Firstly, the government plans to establish ecommerce export hubs in a public-private partnership (PPP) model to empower MSMEs and traditional artisans to sell their products in international markets.
These hubs will operate under a seamless regulatory and logistic framework, offering a comprehensive range of trade and export-related services under one roof, significantly enhancing the ease of doing business for small and medium enterprises (SMEs).
The ecommerce export hubs will be backed by over 100 food quality and safety testing labs certified by the National Accreditation Board for Testing and Calibration Laboratories (NABL), which are likely a measure to boost MSME food exports.

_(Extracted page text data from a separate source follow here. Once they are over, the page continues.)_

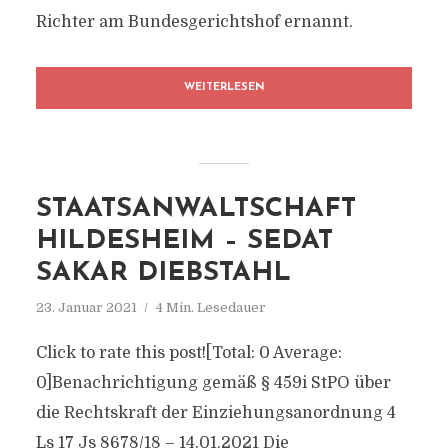
Richter am Bundesgerichtshof ernannt.
WEITERLESEN
STAATSANWALTSCHAFT
HILDESHEIM – SEDAT
SAKAR DIEBSTAHL
23. Januar 2021
4 Min. Lesedauer
Click to rate this post![Total: 0 Average:
0]Benachrichtigung gemäß § 459i StPO über
die Rechtskraft der Einziehungsanordnung 4
Ls 17 Js 8678/​18 – 14.01.2021 Die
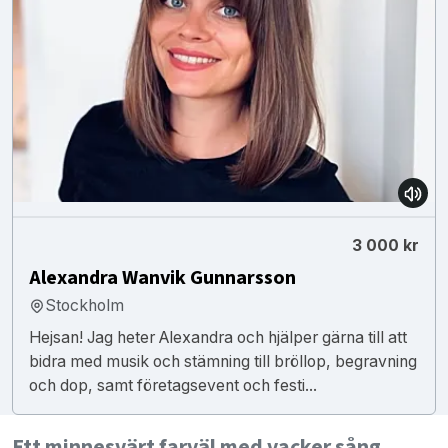
3 000 kr
Alexandra Wanvik Gunnarsson
Stockholm
Hejsan! Jag heter Alexandra och hjälper gärna till att
bidra med musik och stämning till bröllop, begravning
och dop, samt företagsevent och festi...
Ett minnesvärt farväl med vacker sång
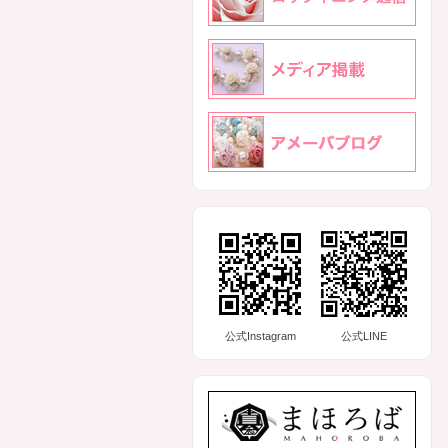
公式Instagram
公式LINE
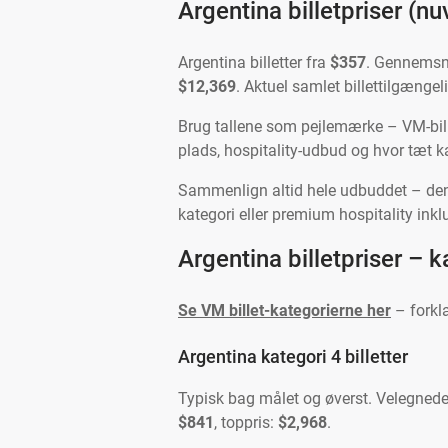
Argentina billetpriser (n
Argentina billetter fra
$357
. Gennemsni
$12,369
. Aktuel samlet billettilgænge
Brug tallene som pejlemærke – VM-bille
plads, hospitality-udbud og hvor tæt 
Sammenlign altid hele udbuddet – den 
kategori eller premium hospitality inkl
Argentina billetpriser – k
Se VM billet-kategorierne her
– forkla
Argentina kategori 4 billetter
Typisk bag målet og øverst. Velegnede
$841
, toppris:
$2,968
.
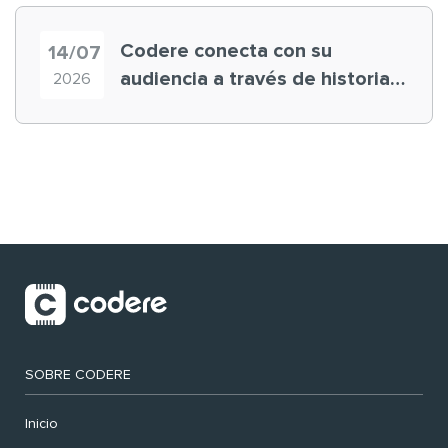
Codere conecta con su
14/07
audiencia a través de historias
2026
‘muy nuestras’
SOBRE CODERE
Inicio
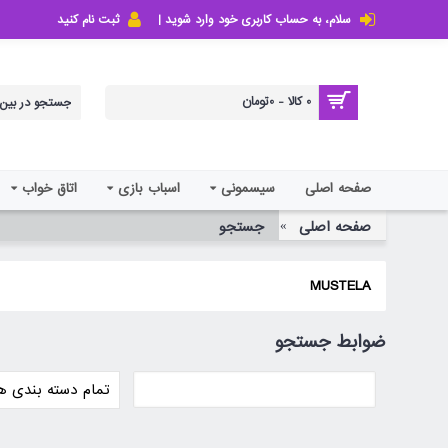
سلام، به حساب کاربری خود وارد شوید |
ثبت نام کنید
0 کالا - 0تومان
صفحه اصلی
سیسمونی
اسباب بازی
اتاق خواب
صفحه اصلی
جستجو
MUSTELA
ضوابط جستجو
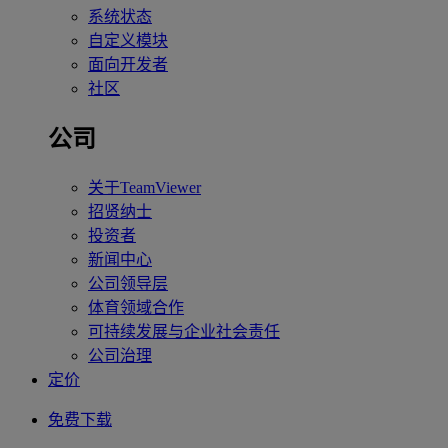
系统状态
自定义模块
面向开发者
社区
公司
关于TeamViewer
招贤纳士
投资者
新闻中心
公司领导层
体育领域合作
可持续发展与企业社会责任
公司治理
定价
免费下载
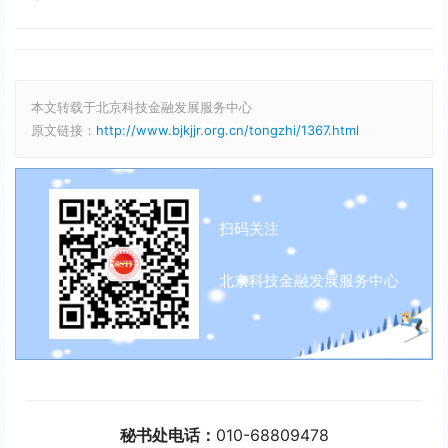
本文转载于北京科技金融发展服务中心
原文链接：
http://www.bjkjjr.org.cn/tongzhi/1367.html
扫码关注
北京科技金融发展服务中心
秘书处电话：
010-68809478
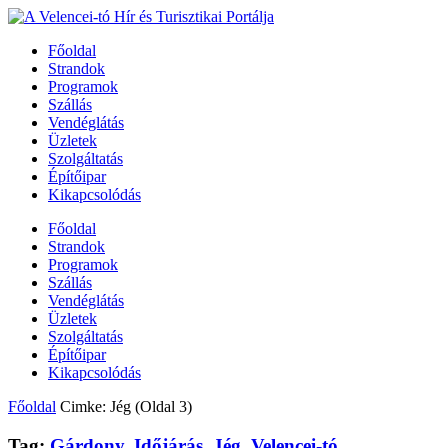
Főoldal
Strandok
Programok
Szállás
Vendéglátás
Üzletek
Szolgáltatás
Építőipar
Kikapcsolódás
Főoldal
Strandok
Programok
Szállás
Vendéglátás
Üzletek
Szolgáltatás
Építőipar
Kikapcsolódás
Főoldal
Cimke: Jég
(Oldal 3)
Tag:
Gárdony
,
Időjárás
,
Jég
,
Velencei-tó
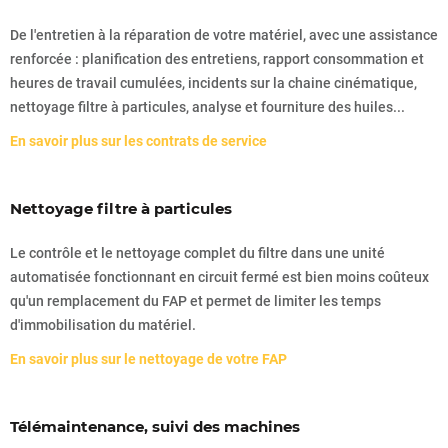
De l'entretien à la réparation de votre matériel, avec une assistance
renforcée : planification des entretiens, rapport consommation et
heures de travail cumulées, incidents sur la chaine cinématique,
nettoyage filtre à particules, analyse et fourniture des huiles...
En savoir plus sur les contrats de service
Nettoyage filtre à particules
Le contrôle et le nettoyage complet du filtre dans une unité
automatisée fonctionnant en circuit fermé est bien moins coûteux
qu'un remplacement du FAP et permet de limiter les temps
d'immobilisation du matériel.
En savoir plus sur le nettoyage de votre FAP
Télémaintenance, suivi des machines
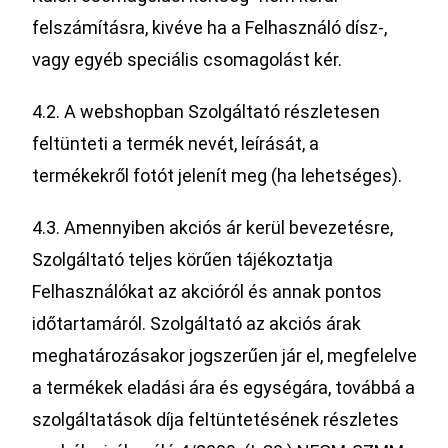
felszámításra, kivéve ha a Felhasználó dísz-,
vagy egyéb speciális csomagolást kér.
4.2. A webshopban Szolgáltató részletesen
feltünteti a termék nevét, leírását, a
termékekről fotót jelenít meg (ha lehetséges).
4.3. Amennyiben akciós ár kerül bevezetésre,
Szolgáltató teljes körűen tájékoztatja
Felhasználókat az akcióról és annak pontos
időtartamáról. Szolgáltató az akciós árak
meghatározásakor jogszerűen jár el, megfelelve
a termékek eladási ára és egységára, továbbá a
szolgáltatások díja feltüntetésének részletes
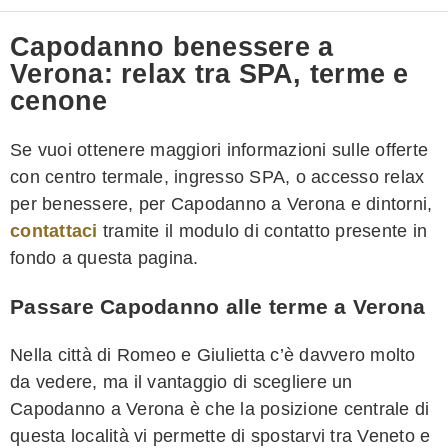
Capodanno benessere a
Verona: relax tra SPA, terme e
cenone
Se vuoi ottenere maggiori informazioni sulle offerte
con centro termale, ingresso SPA, o accesso relax
per benessere, per Capodanno a Verona e dintorni,
contattaci
tramite il modulo di contatto presente in
fondo a questa pagina.
Passare Capodanno alle terme a Verona
Nella città di Romeo e Giulietta c’è davvero molto
da vedere, ma il vantaggio di scegliere un
Capodanno a Verona è che la posizione centrale di
questa località vi permette di spostarvi tra Veneto e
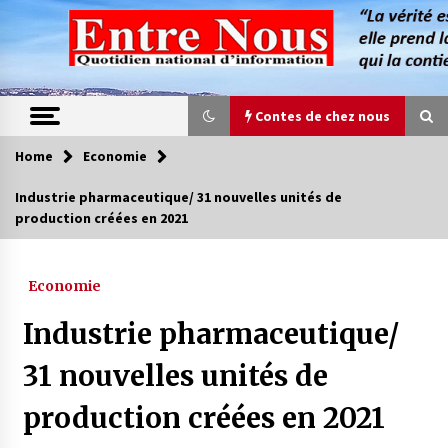
Skip
to
content
Contes de chez nous
Home
Economie
Contes de chez nous
Industrie pharmaceutique/ 31 nouvelles unités de
production créées en 2021
Quand la mère n’est plus là (17e partie)
4 ans ago
Economie
Magie de sorcier
Industrie pharmaceutique/
4 ans ago
31 nouvelles unités de
production créées en 2021
Oum el Gaïla / L’ogresse du M’zab
4 ans ago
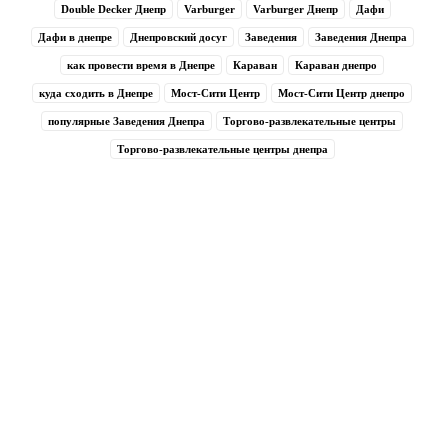
Double Decker Днепр
Varburger
Varburger Днепр
Дафи
Дафи в днепре
Днепровский досуг
Заведения
Заведения Днепра
как провести время в Днепре
Караван
Караван днепро
куда сходить в Днепре
Мост-Сити Центр
Мост-Сити Центр днепро
популярные Заведения Днепра
Торгово-развлекательные центры
Торгово-развлекательные центры днепра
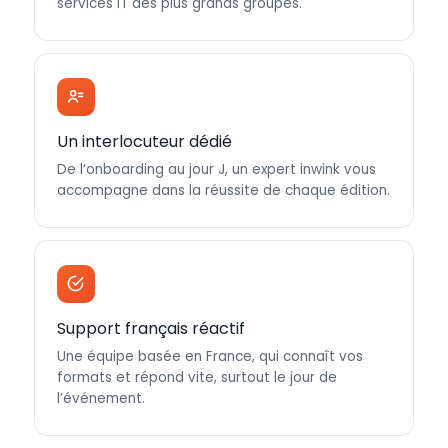
services IT des plus grands groupes.
Un interlocuteur dédié
De l’onboarding au jour J, un expert inwink vous
accompagne dans la réussite de chaque édition.
Support français réactif
Une équipe basée en France, qui connaît vos
formats et répond vite, surtout le jour de
l’événement.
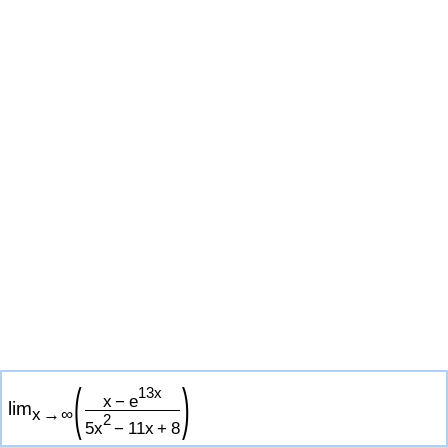
(
)
1
3
x
x
−
e
lim
x
→
∞
2
5
x
−
1
1
x
+
8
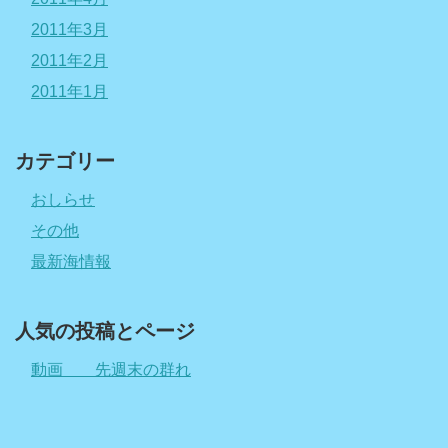
2011年3月
2011年2月
2011年1月
カテゴリー
おしらせ
その他
最新海情報
人気の投稿とページ
動画 先週末の群れ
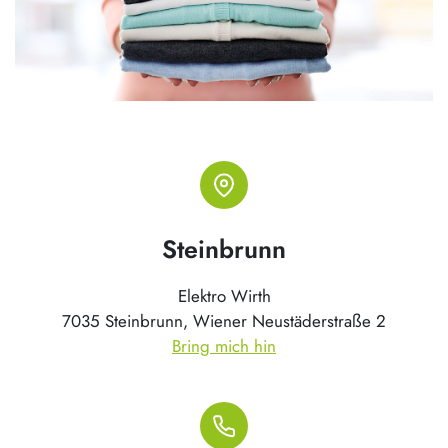
Steinbrunn
Elektro Wirth
7035 Steinbrunn, Wiener Neustäderstraße 2
Bring mich hin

Further, the limit of loans provided under the Pradhan Mantri MUDRA Yojana (PMMY) will be increased to INR 20 Lakh from the existing INR 10 Lakh. The loan limit will be increased for entrepreneurs who had applied, availed and repaid MUDRA loans under the TARUN category previously.
Expanding MSME Credit Guarantees
Sitharaman also announced a credit guarantee scheme for MSMEs in the manufacturing sector. The government has provided MSMEs in the manufacturing sector with a guarantee cover of up to INR 100 Cr. “The scheme will operate on pooling of credit risks of such MSMEs, a separately constituted self-financing guarantee fund will provide to each applicant guarantee cover up to INR 100 Cr, while the loan amount may be larger,” the finance minister said.
The FM added that national banks will be tasked with creating credit assessment models for MSMEs based on a digital footprint score, instead of relying on external assessment, which rely on asset and turnover criteria.
The credit guarantee programmes should ideally allow MSMEs to secure loans from registered entities without providing collateral or a third-party guarantee. Additionally, term loans will be made available to facilitate the purchase of machinery, further supporting the growth and operational efficiency of micro, small and medium enterprises.